VLA Model Architectures¶
This page explores the architectural components and design patterns for Vision-Language-Action models.
Overview¶
A typical VLA architecture consists of four main components:
graph TD
A[Visual Inputs] --> B[Vision Encoder]
C[Language Instructions] --> D[Language Encoder]
E[Robot State] --> F[State Encoder]
B --> G[Multi-Modal Fusion]
D --> G
F --> G
G --> H[Action Decoder]
H --> I[Robot Actions]
Vision Encoder¶
The vision encoder processes visual observations from cameras and sensors.
Popular Architectures¶
from transformers import ViTModel
class ViTVisionEncoder:
def __init__(self, pretrained='google/vit-base-patch16-224'):
self.encoder = ViTModel.from_pretrained(pretrained)
self.projection = nn.Linear(768, hidden_dim)
def forward(self, images):
# images: (batch, channels, height, width)
outputs = self.encoder(images)
features = outputs.last_hidden_state # (batch, num_patches, 768)

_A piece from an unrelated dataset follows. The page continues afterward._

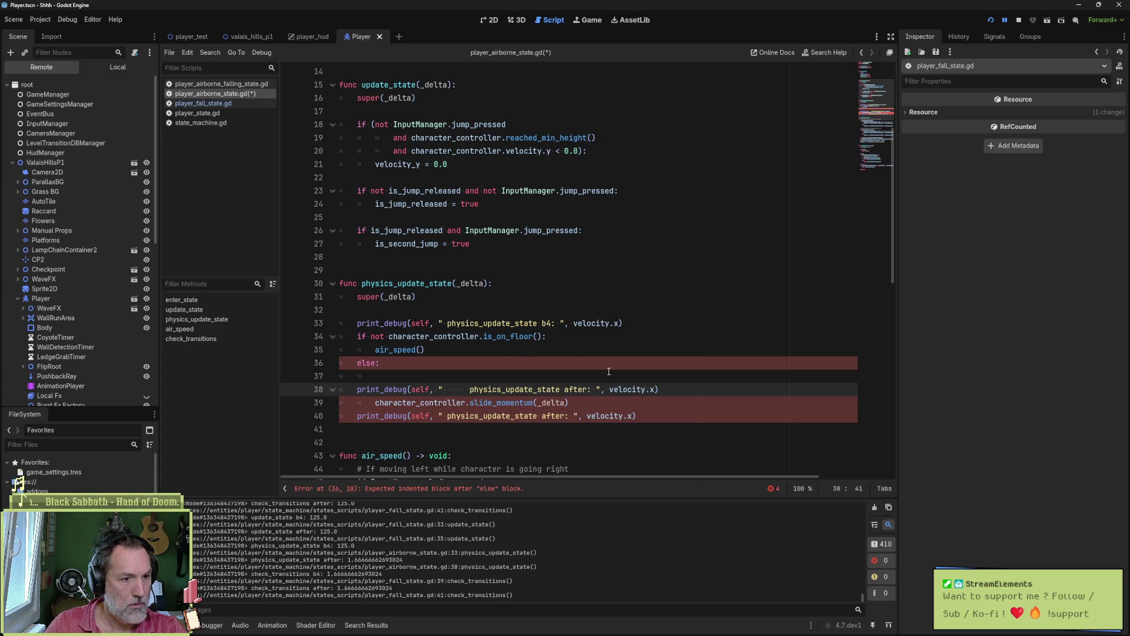
key("Tab")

return self.projection(features)
Advantages: - Strong pre-trained representations - Captures global context - Scalable to large datasets
import torchvision.models as models
class ResNetVisionEncoder:
def __init__(self, pretrained=True):
resnet = models.resnet50(pretrained=pretrained)
# Remove final classification layer
self.encoder = nn.Sequential(*list(resnet.children())[:-2])
self.pool = nn.AdaptiveAvgPool2d((1, 1))
self.projection = nn.Linear(2048, hidden_dim)
def forward(self, images):
features = self.encoder(images) # (batch, 2048, H, W)
pooled = self.pool(features).squeeze(-1).squeeze(-1)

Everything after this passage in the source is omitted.